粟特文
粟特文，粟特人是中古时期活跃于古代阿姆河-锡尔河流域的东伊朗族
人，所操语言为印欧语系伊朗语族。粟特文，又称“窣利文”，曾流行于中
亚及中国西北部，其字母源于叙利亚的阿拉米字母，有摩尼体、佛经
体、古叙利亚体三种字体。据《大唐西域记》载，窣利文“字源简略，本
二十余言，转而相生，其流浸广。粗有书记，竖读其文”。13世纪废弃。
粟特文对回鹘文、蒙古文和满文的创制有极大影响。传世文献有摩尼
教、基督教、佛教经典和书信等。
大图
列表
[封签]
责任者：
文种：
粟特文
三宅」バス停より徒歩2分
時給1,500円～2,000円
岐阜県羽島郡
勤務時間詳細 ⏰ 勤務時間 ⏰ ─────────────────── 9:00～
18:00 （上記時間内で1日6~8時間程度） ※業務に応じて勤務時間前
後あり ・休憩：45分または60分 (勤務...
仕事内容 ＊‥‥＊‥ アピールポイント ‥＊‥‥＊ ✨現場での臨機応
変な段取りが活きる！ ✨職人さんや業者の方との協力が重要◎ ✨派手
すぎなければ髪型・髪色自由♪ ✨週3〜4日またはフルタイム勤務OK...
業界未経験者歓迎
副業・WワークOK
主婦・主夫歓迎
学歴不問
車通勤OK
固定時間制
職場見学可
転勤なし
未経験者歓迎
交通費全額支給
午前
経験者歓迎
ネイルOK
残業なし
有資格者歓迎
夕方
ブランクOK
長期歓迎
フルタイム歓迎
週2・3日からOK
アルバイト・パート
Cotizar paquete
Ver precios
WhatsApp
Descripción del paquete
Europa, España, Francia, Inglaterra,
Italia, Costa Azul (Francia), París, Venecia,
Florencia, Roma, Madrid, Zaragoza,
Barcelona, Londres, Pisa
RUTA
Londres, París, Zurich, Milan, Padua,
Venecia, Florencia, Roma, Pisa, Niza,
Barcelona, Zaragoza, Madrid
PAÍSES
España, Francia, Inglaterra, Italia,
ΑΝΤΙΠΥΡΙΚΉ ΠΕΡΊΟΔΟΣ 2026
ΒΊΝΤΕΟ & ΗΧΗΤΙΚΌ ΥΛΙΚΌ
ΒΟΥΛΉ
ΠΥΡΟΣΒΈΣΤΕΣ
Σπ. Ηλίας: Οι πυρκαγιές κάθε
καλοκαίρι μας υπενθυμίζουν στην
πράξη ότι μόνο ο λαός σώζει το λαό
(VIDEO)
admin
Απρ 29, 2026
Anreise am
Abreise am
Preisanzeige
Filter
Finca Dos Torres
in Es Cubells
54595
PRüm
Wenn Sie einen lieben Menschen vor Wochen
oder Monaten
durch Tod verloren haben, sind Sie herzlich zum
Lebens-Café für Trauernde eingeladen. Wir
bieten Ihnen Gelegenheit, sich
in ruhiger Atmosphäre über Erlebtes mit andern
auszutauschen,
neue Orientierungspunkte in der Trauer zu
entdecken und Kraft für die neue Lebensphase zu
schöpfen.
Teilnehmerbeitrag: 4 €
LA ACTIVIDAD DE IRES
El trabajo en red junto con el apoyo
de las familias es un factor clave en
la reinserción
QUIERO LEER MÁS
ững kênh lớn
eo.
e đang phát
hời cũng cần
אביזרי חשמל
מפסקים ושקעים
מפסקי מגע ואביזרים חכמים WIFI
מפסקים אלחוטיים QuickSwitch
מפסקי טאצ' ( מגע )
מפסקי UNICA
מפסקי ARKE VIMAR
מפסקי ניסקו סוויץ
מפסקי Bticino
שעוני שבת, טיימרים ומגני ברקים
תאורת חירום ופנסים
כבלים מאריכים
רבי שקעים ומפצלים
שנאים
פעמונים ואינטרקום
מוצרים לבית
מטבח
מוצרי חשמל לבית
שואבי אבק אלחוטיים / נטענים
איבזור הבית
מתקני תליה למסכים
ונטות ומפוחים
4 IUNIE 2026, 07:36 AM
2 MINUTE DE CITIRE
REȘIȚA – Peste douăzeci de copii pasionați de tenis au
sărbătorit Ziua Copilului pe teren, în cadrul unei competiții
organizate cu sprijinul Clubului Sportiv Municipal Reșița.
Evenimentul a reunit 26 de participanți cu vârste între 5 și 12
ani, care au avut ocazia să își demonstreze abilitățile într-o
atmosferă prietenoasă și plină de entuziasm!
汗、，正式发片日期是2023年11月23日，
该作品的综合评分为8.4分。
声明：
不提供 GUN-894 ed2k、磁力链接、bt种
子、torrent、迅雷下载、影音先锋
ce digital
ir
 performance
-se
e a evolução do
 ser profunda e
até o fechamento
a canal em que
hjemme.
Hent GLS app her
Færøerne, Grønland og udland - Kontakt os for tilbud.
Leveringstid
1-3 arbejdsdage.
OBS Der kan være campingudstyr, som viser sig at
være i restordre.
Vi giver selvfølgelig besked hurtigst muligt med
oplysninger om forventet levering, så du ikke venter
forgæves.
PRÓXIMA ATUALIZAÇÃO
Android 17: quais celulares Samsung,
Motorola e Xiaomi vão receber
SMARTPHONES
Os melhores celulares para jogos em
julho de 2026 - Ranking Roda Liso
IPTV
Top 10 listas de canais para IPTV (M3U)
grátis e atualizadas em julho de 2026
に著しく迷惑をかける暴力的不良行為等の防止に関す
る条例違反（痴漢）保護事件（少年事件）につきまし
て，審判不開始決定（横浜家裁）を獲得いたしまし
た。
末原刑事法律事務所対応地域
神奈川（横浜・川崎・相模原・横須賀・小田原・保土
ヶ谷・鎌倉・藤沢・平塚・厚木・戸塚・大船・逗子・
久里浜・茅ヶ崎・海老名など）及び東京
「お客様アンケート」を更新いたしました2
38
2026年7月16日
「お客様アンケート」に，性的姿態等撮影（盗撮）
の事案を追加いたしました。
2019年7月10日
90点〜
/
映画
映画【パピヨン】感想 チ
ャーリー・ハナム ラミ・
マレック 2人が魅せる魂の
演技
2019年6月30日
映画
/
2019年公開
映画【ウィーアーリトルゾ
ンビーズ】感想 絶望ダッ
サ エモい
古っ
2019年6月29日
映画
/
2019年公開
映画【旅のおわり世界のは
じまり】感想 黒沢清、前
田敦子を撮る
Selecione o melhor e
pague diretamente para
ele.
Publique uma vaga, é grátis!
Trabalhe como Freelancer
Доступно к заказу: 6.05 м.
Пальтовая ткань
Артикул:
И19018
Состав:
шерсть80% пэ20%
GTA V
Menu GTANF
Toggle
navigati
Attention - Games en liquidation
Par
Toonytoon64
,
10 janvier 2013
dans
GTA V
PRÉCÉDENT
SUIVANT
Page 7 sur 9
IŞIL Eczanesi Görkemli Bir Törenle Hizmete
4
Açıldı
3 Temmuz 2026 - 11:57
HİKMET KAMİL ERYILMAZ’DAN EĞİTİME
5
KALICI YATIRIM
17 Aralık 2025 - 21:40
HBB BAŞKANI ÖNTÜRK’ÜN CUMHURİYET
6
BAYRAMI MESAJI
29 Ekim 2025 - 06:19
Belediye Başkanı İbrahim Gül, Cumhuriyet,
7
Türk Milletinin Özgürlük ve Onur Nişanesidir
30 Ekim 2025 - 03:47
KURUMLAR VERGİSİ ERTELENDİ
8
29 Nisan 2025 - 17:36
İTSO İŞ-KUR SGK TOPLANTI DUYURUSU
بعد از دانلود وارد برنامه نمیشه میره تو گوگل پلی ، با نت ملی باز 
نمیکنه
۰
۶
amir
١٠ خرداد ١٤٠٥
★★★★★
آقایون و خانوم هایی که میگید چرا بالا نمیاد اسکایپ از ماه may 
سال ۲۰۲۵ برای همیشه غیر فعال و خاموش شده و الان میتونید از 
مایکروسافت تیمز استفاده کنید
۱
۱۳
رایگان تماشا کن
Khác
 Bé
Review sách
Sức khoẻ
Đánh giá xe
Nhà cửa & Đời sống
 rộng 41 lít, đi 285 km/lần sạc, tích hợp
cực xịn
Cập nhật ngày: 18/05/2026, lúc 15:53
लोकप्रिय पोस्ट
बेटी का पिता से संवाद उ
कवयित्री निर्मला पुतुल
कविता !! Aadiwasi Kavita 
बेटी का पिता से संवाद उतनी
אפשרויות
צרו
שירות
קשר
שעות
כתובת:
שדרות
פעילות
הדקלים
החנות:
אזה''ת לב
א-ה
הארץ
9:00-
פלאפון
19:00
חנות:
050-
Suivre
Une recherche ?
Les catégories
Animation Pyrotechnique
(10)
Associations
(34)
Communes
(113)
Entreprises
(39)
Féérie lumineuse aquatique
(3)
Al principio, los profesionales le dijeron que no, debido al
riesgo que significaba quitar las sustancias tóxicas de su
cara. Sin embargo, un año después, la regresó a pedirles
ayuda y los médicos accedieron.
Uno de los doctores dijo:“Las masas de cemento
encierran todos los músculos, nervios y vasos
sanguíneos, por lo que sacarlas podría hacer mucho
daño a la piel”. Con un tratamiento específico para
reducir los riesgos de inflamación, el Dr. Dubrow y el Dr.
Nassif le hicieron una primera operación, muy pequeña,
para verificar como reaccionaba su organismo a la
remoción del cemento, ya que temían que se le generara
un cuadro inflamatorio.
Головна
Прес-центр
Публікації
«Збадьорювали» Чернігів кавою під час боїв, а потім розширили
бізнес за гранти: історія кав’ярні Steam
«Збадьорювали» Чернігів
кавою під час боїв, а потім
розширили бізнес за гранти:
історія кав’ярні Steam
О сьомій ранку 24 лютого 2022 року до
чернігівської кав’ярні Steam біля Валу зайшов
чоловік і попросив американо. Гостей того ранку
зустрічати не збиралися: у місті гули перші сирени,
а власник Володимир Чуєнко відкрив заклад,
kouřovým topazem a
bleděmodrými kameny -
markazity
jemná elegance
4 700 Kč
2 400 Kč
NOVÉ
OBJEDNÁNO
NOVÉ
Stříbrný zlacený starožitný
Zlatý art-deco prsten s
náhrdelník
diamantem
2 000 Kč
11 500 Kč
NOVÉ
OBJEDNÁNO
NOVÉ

Brief: Where a line of the listing includes the word "боїв", it counts; say how many such lines there are and nothing more.

Problem solution: 2